Wall Street rallied on Friday amid hopes that inflation will recede and the Federal Reserve may ease up on its interest rate hikes, following a positive hiring report and mixed data on the U.S. economy.
The S&P 500 closed 2.3% higher after a shaky start — marking its first winning week in the last five. The Dow Jones Industrial Average rose 2.1% and the tech-heavy Nasdaq composite added 2.6%.
Markets worldwide got an initial jolt from the hiring report for December. On the upside, it showed workers’ pay gains slowed last month, which could mean easing pressure on the nation’s high inflation.
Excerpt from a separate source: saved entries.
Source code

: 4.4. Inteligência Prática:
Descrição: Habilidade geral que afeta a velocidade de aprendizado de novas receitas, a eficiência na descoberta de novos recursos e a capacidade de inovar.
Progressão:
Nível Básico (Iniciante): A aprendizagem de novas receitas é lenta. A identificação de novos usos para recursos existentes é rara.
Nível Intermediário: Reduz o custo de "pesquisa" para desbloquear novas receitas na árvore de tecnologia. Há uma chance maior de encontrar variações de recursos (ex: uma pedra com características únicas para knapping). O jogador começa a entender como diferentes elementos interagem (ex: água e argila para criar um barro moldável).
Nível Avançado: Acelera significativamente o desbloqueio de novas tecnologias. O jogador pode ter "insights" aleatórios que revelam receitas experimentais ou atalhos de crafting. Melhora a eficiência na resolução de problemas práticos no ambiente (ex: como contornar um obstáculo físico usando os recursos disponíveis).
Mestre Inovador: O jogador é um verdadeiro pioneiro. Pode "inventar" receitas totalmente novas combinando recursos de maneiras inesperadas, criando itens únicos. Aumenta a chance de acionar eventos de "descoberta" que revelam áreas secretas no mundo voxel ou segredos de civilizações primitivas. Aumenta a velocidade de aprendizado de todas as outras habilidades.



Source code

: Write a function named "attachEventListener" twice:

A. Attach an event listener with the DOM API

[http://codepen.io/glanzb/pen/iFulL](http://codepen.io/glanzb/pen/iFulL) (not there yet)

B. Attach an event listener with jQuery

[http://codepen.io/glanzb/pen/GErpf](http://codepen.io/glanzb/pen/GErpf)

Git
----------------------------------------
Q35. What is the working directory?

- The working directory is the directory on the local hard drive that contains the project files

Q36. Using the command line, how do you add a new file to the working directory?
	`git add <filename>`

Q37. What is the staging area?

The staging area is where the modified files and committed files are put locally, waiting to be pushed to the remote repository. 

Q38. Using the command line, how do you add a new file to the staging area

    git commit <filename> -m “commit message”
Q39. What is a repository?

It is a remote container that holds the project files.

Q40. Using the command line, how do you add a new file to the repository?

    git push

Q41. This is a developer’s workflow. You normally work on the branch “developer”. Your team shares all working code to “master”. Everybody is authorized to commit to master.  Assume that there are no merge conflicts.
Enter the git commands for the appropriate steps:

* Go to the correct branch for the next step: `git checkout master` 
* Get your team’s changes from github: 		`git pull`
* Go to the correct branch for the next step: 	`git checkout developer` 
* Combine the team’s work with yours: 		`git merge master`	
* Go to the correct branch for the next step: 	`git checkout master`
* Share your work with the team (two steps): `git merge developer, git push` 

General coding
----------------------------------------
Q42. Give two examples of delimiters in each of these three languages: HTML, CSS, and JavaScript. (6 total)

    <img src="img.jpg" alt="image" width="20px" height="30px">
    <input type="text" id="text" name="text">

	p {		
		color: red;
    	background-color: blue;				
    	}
On the downside, it also showed that hiring remained strong and unemployment fell, making the market too tight for the Fed’s liking.
The December employment data “has the makings of the beginning of a Goldilocks environment for risk assets,” said Alexandra Wilson-Elizondo, head of multi-asset retail investing at Goldman Sachs Asset Management, in an email.
She added, “The deceleration in average hourly earnings and an unemployment rate of 3.5% should dampen some of the market’s fears of a recession and an overly aggressive Fed.”
The decline in the jobless rate came along with an increase in the share of Americans working or looking for work — a good sign, as it indicates people are coming off the sidelines to seek employment.
“More workers are coming back into the workforce,” said Gina Bolvin, president of Bolvin Wealth Management Group, in an email. “The report was better than feared and finally, there is good news for investors.”
Key to investors’ optimism is a reading showing wages for workers across the country rose at a 4.6% annual rate in December. It’s the smallest raise for workers since two summers ago.
While weaker raises hurt workers, particularly when they’re still not keeping up with inflation, economists believe they could keep the economy out of a vicious inflationary cycle. In the so-called wage-price spiral — last seen in the 1970s — gains in pay push employers to raise prices for their own products, leading to even higher inflation. It’s a concern that Fed Chair Jerome Powell has cited in justifying the central bank’s plans to keep pushing up interest rates.
“As long as wage gains are coasting to a sustainable altitude, the Fed might continue to throttle back its rate hikes,” said Brian Jacobsen, senior investment strategist at Allspring Global Investments.
Analysts warned trading may remain turbulent in the coming weeks as investors keep trying to handicap whether the economy can avoid a recession. Much of the trading is based entirely on expectations for what the Fed will do with rates: High rates slow the economy by design, hoping to grind down inflation, while also threatening to cause a recession and dragging down prices for all kinds of investments.
Perhaps the clearest action for investors was in the bond market, where the yield on the two-year Treasury dropped to 4.26% from 4.48%. That yield tends to track expectations for Fed action, and more investors are betting the central bank will dial down the size of its next rate hike following Friday’s data.llspring Global Investments.
A separate report also showed that activity in U.S. services industries surprisingly contracted last month, the first time that’s happened since 2020. Analysts said that’s likely due in part to the rate hikes already pushed through by the Fed.
The Fed has pulled its key overnight rate up to a range of 4.25% to 4.50% after it began last year at virtually zero.
With inflation showing some signs of cooling in recent months, the Fed last month stepped down the size of its rate increase to 0.50 percentage point from four straight hikes of 0.75 point. Traders are largely betting on the Fed to move to the more traditional hike of 0.25 point at its meeting next month.
Past rate hikes have already meant big pain for areas of the economy that do best when rates are low, such as housing.
In coming weeks, companies across industries will show how widespread the damage is when they report how much profit they made during the last three months of 2022.
If companies across the S&P 500 report a drop in overall earnings per share, as some analysts suspect, it would be the first decline since the summer of 2020.
On Friday, retailer Costco Wholesale jumped 7.3% for one of the biggest gains in the S&P 500 after it reported stronger sales for December.